抜粋本文 —

「ご教授いただきたく存じます(ごきょうじゅいただきたくぞんじます)」は、教えてもらいたいと思いますという意味です。学問・技術・技能などを教えてほしいと依頼するときに「お忙しいところ恐縮ですが、ご教授いただきたく存じます」などと使います。
「ご教授」は「ごきょうじゅ」と読みます。 「ご教授」の意味は「学問・技術・技能などを教えること」です。 「教授」についている「ご」は尊敬を表す接頭辞です。
接頭辞「ご(お)」敬語の種類は文脈によって尊敬語・謙譲語・丁寧語のどれにもなります。
この場合の接頭辞「ご」は、相手が教授することに対してつけているので尊敬語になりますが「ご〜いただく」で一つの謙譲表現と解釈する場合もあります。
「いただきたく」は、「してもらいたい」という意味です。 「いただきたく」は、「もらう」の謙譲語に願望を表す助動詞「たい」をつけた敬語表現です。 「ご教授いただきたく」で、「教授してもらいたく」という意味になります。 「いただく」は、漢字で「頂く」と書きます。 ただし、「頂く」と漢字で表記するのは、「食べる」「飲む」という意味で使う場合と、「(物などを)もらう」の謙譲語として使う場合です。 「いただきたく存じます」の場合の「いただく」は補助動詞なので平仮名で書くのが正しいです。

課題 1 —
「ご教授」の解説文で、接頭辞「ご(お)」が文脈によってなり得るとされている敬語の種類をすべて挙げてください。
課題 2 —
「ご教授」の解説文によると、「いただきたく存じます」の「いただく」を平仮名で書くのが正しいのはなぜですか。

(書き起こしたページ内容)
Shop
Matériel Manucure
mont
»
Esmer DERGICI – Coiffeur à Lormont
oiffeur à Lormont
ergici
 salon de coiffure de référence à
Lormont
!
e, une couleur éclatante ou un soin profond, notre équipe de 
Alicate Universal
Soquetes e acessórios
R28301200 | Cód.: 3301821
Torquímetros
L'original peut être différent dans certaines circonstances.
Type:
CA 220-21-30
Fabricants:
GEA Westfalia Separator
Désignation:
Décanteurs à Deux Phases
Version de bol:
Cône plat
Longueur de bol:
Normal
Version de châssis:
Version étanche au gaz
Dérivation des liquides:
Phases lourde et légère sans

* * *

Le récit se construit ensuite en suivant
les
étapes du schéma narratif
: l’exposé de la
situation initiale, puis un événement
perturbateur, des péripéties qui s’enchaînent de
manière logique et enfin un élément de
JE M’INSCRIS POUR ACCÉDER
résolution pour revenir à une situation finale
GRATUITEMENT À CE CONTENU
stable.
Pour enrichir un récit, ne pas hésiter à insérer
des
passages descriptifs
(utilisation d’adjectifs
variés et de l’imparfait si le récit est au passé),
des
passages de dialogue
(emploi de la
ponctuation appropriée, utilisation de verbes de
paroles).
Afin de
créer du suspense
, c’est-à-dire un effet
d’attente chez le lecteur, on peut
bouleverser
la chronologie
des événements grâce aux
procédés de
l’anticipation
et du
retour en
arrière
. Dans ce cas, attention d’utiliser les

解答 1 —
尊敬語、謙譲語、丁寧語

解答 2 —
補助動詞だからです。